BufferedReader, detecting if there is text left to read
Asked Answered
S

3

5

I'm running a thread and everytime it runs, It should be checking to see if there is a new line to read from the BufferedReader although, it gets stuck waiting for a line to exist, thus halting the entire code.

if((inputLine = bufferedReader.readLine()) != null){
                System.out.println(inputLine);
                JOptionPane.showMessageDialog(null, inputLine);
}

Is there a way to better check if there is text in a BufferedReader to be read?

Solita answered 28/11, 2012 at 1:9 Comment(4)
Why? It will block if there's no data. What else are you going to do instead?Ovid
Have you tried BufferedReader#ready() docs.oracle.com/javase/6/docs/api/java/io/…?Hoebart
I don't think that ready() would answer that need. ready() would tell him whether there's something in the buffer; it won't tell him whether there's a full line to read. readLine() will still enter a waiting state, won't it?Domesday
ready fixed it, thanks guysSolita
S
5

No, there's no easy way to do that. BufferedReader has a ready call, but that only applies to the read calls, not the readLine call. If you really want a readLine that's guaranteed not to block, you must implement it yourself using read and maintaining a char buffer yourself.

Sharper answered 28/11, 2012 at 1:15 Comment(1)
so if I do ready() that will skip over it if there is no text in there? the readlLine was just so I could use spaces.Solita
D
2

Why don't you check if it's ready to be read first? Just use bufferedReader.ready().

Edit:

ready won't tell you if you have a line ready, it will just tell you that there is something to be read. However, if you are expecting to get a line then this will work for you. The idea would be, first check if it's ready, and then read the line, in this way the thread won't be hanging there when there is absolutely nothing to read.

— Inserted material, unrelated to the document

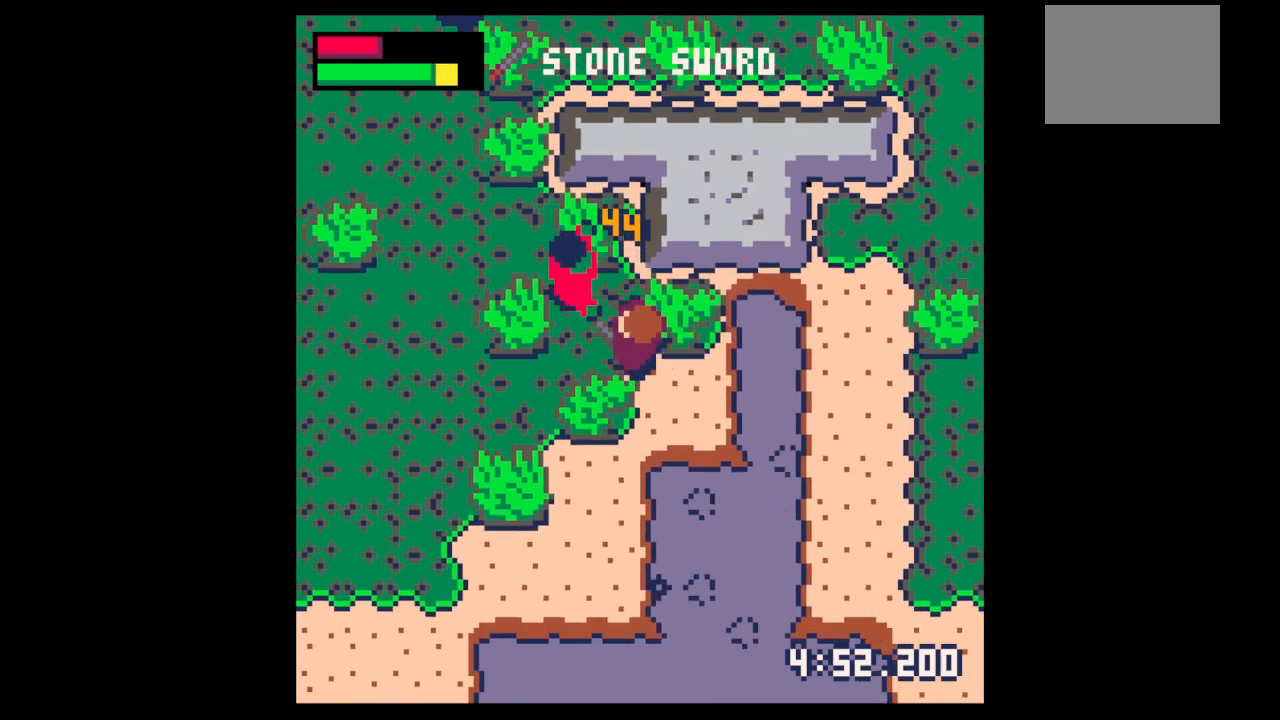
{"keys": [], "events": [[67, "up", "down"], [67, "x", "up"], [100, "left", "down"], [133, "left", "up"], [133, "up", "up"], [233, "x", "down"], [400, "x", "up"]]}
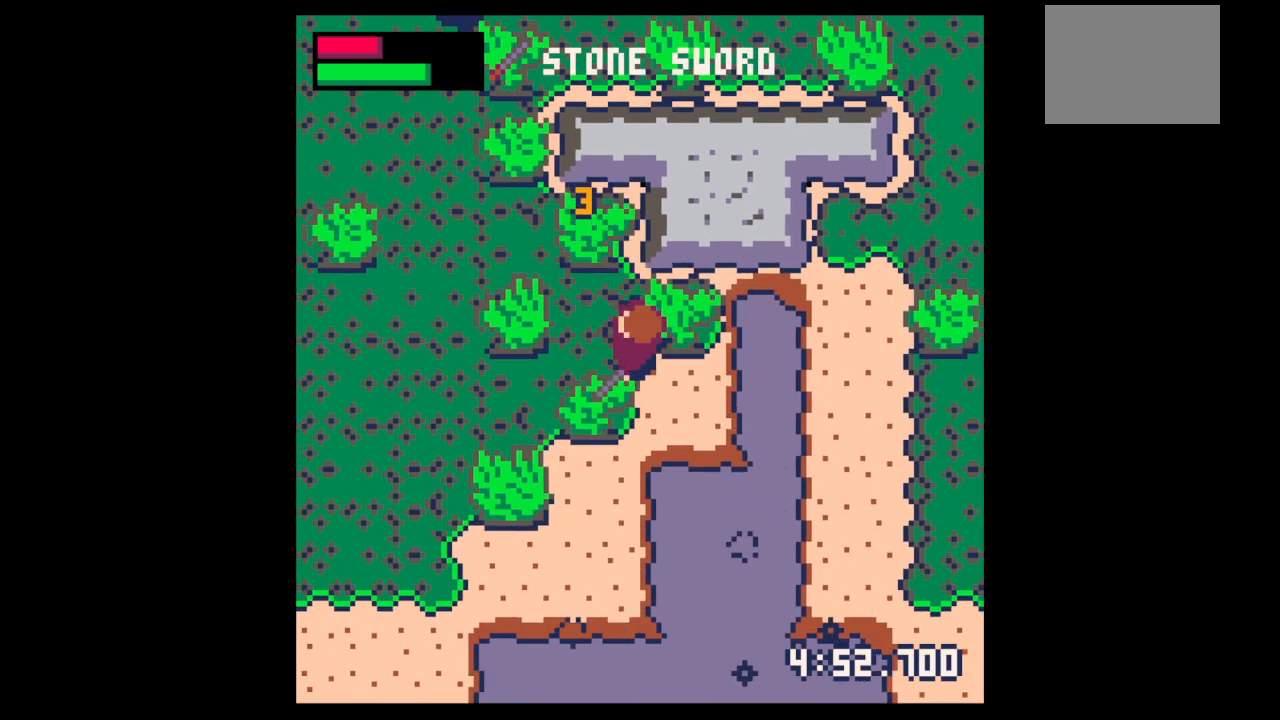
{"keys": [], "events": [[67, "z", "down"], [200, "down", "down"], [200, "z", "up"], [267, "down", "up"], [367, "down", "down"], [433, "down", "up"]]}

Drill answered 28/11, 2012 at 1:23 Comment(2)
ready() will return true but readLine() might still block, if the buffer contains characters none of which is a line terminator.Domesday
It's not reliable in general (allowed to give false negatives), and in any case, only checks that there's at least one character available, not a full line.Blotto
D
0

The readLine method will block unless it can read an entire line (delimited by a line-terminating character), or the end of input has been reached:

http://docs.oracle.com/javase/6/docs/api/java/io/BufferedReader.html#readLine()

The case you're describing is that the end of input hasn't yet been reached, but there's not enough characters in the buffer to constitute a "line" (that is, a series of characters ended by a line terminator).

You will have to go lower than the readLine level for that, possibly to the Stream level itself. InputStream has a method called available(), which would answer your needs.